Rows from a dataset
§ §

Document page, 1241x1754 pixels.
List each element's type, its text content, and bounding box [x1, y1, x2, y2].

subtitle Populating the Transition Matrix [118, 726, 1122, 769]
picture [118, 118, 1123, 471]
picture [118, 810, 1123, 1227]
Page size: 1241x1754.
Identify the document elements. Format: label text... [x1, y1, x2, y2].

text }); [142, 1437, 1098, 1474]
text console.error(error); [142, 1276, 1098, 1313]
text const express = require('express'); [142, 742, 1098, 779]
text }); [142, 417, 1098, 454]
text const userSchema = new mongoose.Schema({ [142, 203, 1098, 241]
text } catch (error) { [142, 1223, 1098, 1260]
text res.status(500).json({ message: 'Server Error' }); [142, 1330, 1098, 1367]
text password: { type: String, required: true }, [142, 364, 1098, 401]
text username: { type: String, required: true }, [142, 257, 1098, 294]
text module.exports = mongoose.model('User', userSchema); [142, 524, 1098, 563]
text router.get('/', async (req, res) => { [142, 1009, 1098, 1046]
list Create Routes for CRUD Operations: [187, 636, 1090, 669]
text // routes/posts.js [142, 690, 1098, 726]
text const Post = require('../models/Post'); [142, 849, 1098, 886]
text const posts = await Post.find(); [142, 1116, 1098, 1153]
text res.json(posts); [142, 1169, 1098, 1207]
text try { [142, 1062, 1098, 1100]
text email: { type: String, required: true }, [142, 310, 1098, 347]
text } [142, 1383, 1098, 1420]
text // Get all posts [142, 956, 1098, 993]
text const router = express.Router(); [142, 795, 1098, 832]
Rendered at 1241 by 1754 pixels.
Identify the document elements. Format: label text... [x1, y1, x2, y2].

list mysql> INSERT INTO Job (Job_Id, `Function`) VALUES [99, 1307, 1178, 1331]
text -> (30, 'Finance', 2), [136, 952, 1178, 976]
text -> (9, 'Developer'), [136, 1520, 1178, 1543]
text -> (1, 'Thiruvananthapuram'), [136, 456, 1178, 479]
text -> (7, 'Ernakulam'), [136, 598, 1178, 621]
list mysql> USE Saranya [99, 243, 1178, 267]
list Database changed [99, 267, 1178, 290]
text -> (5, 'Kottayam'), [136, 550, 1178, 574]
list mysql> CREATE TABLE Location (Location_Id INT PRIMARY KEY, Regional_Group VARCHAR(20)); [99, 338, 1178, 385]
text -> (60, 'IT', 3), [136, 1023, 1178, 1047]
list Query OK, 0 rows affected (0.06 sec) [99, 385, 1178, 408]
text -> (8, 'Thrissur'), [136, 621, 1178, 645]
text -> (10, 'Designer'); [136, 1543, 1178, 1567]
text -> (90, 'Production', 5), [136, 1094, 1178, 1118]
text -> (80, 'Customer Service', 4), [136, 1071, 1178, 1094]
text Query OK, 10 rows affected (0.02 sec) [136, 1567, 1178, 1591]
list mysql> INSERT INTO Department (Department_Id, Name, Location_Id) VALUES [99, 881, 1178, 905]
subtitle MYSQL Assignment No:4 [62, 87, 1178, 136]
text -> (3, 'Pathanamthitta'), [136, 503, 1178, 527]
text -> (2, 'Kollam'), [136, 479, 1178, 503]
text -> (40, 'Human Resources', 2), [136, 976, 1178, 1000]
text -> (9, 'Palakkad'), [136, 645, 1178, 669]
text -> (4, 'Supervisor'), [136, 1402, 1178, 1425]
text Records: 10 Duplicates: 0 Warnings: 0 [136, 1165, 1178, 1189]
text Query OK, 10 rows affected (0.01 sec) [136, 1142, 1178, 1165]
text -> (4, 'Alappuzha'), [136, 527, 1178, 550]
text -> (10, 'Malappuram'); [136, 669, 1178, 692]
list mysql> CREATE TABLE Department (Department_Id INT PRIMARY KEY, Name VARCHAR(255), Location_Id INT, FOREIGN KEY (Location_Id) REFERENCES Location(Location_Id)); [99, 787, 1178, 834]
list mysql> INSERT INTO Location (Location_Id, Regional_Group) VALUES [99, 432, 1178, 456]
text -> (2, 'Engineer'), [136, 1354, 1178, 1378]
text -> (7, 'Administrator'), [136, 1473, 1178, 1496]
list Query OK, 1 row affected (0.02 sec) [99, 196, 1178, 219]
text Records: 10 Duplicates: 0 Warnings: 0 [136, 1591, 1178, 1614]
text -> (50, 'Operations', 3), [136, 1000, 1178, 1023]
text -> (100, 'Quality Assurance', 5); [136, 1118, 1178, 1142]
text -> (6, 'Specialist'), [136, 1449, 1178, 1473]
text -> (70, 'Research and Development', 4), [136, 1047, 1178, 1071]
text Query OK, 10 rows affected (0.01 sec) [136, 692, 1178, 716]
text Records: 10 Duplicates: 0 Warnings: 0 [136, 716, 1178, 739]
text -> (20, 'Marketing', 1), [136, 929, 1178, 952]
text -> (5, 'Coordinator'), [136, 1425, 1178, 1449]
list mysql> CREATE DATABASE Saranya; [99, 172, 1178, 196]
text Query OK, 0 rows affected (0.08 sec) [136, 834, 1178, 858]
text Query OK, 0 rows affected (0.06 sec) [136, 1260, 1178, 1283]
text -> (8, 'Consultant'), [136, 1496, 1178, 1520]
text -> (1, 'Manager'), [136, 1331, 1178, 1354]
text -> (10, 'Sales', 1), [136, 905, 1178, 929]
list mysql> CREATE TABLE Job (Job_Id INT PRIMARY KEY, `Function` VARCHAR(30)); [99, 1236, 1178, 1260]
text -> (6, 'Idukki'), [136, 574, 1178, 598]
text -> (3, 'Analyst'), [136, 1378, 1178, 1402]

§ §

What you will do = Copy verbatim the lines above from the one containing "list mysql> INSERT INTO Job" through the one containing "text -> (8, 'Thrissur'), [136, 621, 1178, 645]", both included.

Exercise answer =
list mysql> INSERT INTO Job (Job_Id, `Function`) VALUES [99, 1307, 1178, 1331]
text -> (30, 'Finance', 2), [136, 952, 1178, 976]
text -> (9, 'Developer'), [136, 1520, 1178, 1543]
text -> (1, 'Thiruvananthapuram'), [136, 456, 1178, 479]
text -> (7, 'Ernakulam'), [136, 598, 1178, 621]
list mysql> USE Saranya [99, 243, 1178, 267]
list Database changed [99, 267, 1178, 290]
text -> (5, 'Kottayam'), [136, 550, 1178, 574]
list mysql> CREATE TABLE Location (Location_Id INT PRIMARY KEY, Regional_Group VARCHAR(20)); [99, 338, 1178, 385]
text -> (60, 'IT', 3), [136, 1023, 1178, 1047]
list Query OK, 0 rows affected (0.06 sec) [99, 385, 1178, 408]
text -> (8, 'Thrissur'), [136, 621, 1178, 645]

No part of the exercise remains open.